En ese instante Julen extrajo de una funda The shape of jazz to come, introdujo el cedé en el pequeño plato y comenzó a sonar Lonely woman de Ornette Coleman.

Al otro lado de la pared se oyó un portazo mientras subía el saxo de Coleman. Arropado por la música, Javier Matos siguió serrando. Acompasaba la segueta entre los armónicos y acordes elásticos, como espachurrados con lengua de aquel tema, de tal forma que el sonido del serrar parecía ser parte de un todo musical.

Cuando llevaban unos minutos así, la forma que abrió Matos era lo suficientemente grande como para poder meter el brazo por ella. Solo faltaba arrancar la escayola cortada.
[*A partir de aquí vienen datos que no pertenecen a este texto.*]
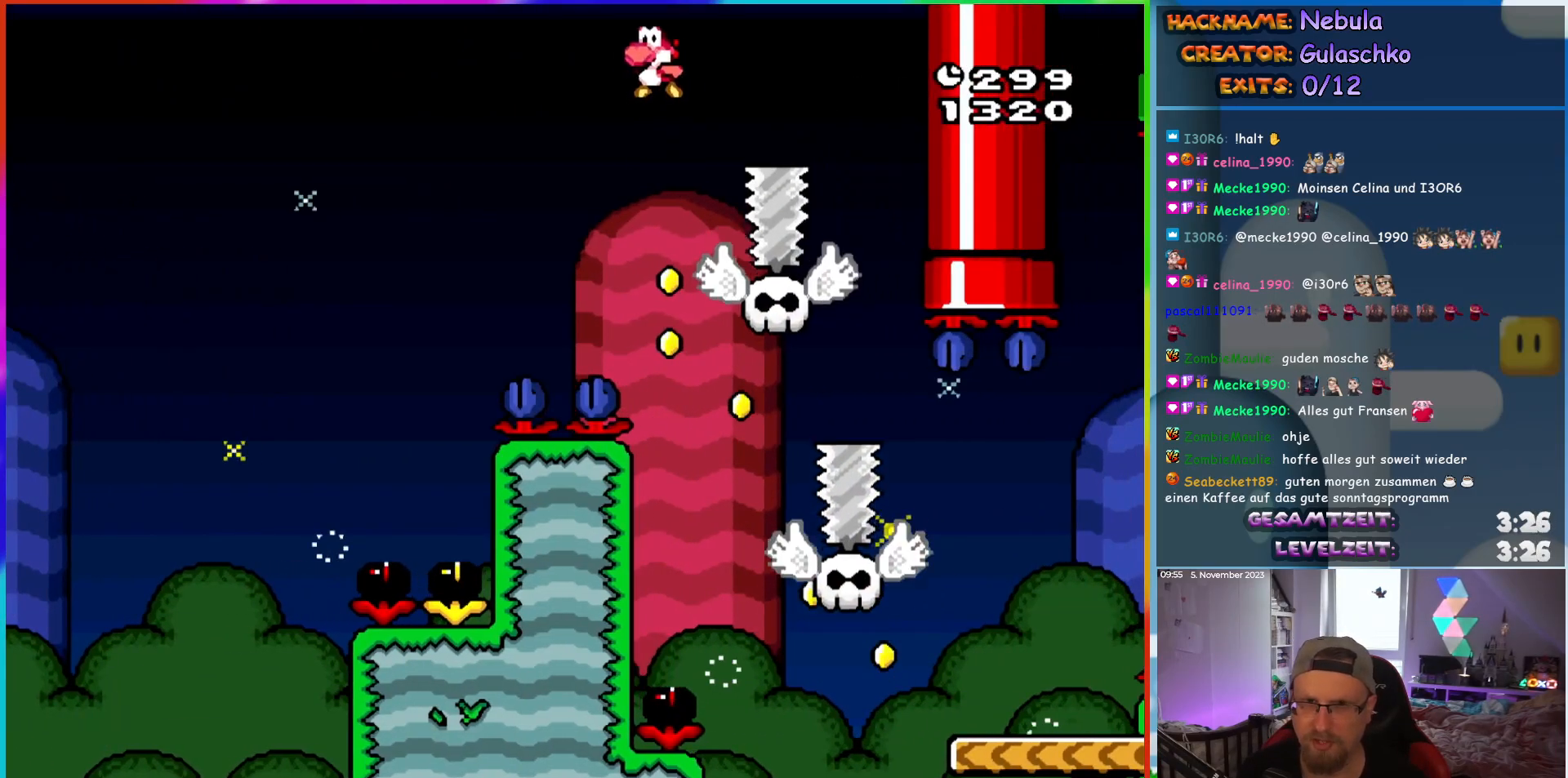
{"dt_ms": 500, "buttons": ["DPAD_RIGHT"], "events": [[200, "DPAD_RIGHT", "down"]]}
Ayúdame. Dijo Matos a Julen.

Se tumbaron en el suelo y despegaron el trozo de pladur que abría el butrón. Se sintieron invadidos por el frío húmedo que corría por el hueco entre el pladur de la nueva casa de Matos y el que protegía la otra casa de la que ya no llegaban voces. Coleman seguía sacando brillo y chispas a las desarmonías con su saxo blanco.

¿Me vas a contar qué es lo que pasa? Preguntó Julen.

Para la música. Ya está. Dijo Matos como si su voz procediera de la de alguien que estaba más allá de su voluntad.

¿Conoces a los del otro lado? ¿Es eso? preguntó Julen.

Sí. Creo que sí. Dijo Matos.

Matos se ajustó como pudo al hueco y estiró la mano hasta llegar al otro pladur. Luego dio tres golpes con los nudillos. Tres golpes espaciados que comunicaban tres frases. Tranquila. Ya se ha ido. Estoy aquí.

Al poco, esos tres golpes se repitieron con el mismo ritmo e intensidad, pero desde el otro lado.

Es ella. Es Jelen. Dijo Javier Matos.